[Source records]
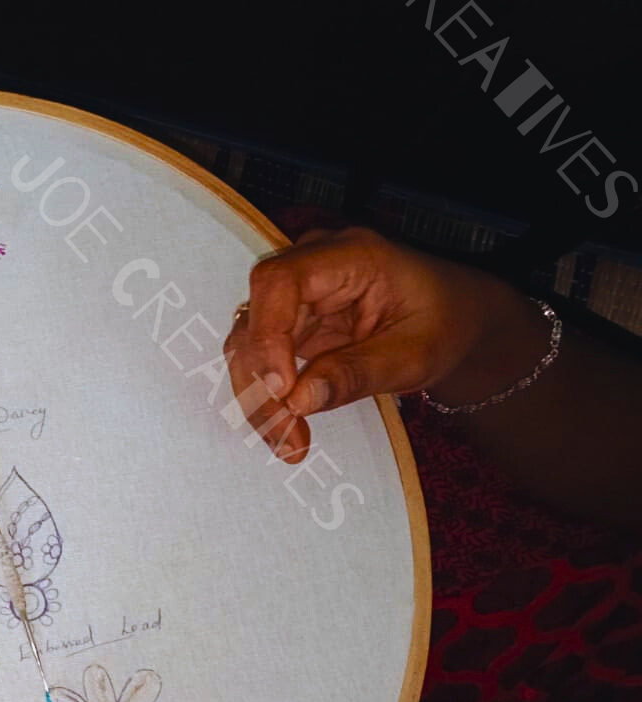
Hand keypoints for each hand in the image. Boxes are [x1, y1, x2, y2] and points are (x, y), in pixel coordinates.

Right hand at [224, 227, 533, 460]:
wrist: (455, 318)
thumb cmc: (444, 324)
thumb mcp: (413, 354)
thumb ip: (356, 374)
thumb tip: (297, 402)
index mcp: (349, 256)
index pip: (279, 282)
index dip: (268, 335)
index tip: (282, 390)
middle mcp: (310, 267)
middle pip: (254, 319)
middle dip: (261, 383)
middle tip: (286, 437)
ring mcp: (295, 296)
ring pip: (248, 346)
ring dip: (259, 398)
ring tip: (288, 443)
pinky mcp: (289, 324)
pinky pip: (260, 362)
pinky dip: (267, 399)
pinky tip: (285, 431)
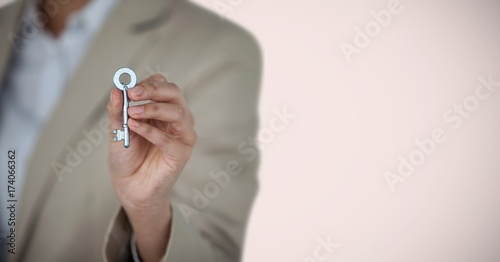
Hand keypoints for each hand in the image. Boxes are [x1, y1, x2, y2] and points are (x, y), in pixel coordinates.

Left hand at [107, 74, 195, 260]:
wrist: (130, 186)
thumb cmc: (127, 156)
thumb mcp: (118, 129)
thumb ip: (117, 111)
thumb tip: (115, 90)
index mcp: (163, 109)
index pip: (163, 86)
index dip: (147, 83)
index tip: (129, 88)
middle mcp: (177, 119)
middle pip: (174, 93)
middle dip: (153, 90)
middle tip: (132, 93)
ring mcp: (182, 136)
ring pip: (177, 112)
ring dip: (153, 109)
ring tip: (131, 114)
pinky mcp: (181, 154)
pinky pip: (170, 139)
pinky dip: (152, 131)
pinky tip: (135, 128)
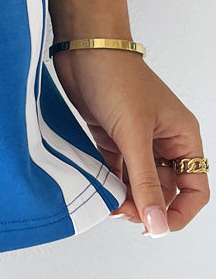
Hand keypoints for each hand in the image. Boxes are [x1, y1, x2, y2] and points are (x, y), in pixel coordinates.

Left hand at [49, 48, 208, 235]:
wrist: (83, 50)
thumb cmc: (116, 79)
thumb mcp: (133, 136)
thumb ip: (144, 182)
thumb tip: (157, 224)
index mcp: (183, 137)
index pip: (195, 188)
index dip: (179, 213)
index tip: (154, 227)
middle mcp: (163, 141)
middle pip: (163, 189)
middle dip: (145, 206)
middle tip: (121, 211)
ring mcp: (136, 140)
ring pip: (137, 182)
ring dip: (124, 196)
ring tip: (107, 200)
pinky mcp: (111, 137)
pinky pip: (115, 170)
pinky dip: (108, 181)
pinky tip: (97, 186)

DESCRIPTION OF THE TASK
State how many lines in the records above contain the word "pinky", and give only that number.

RESPONSE BELOW
12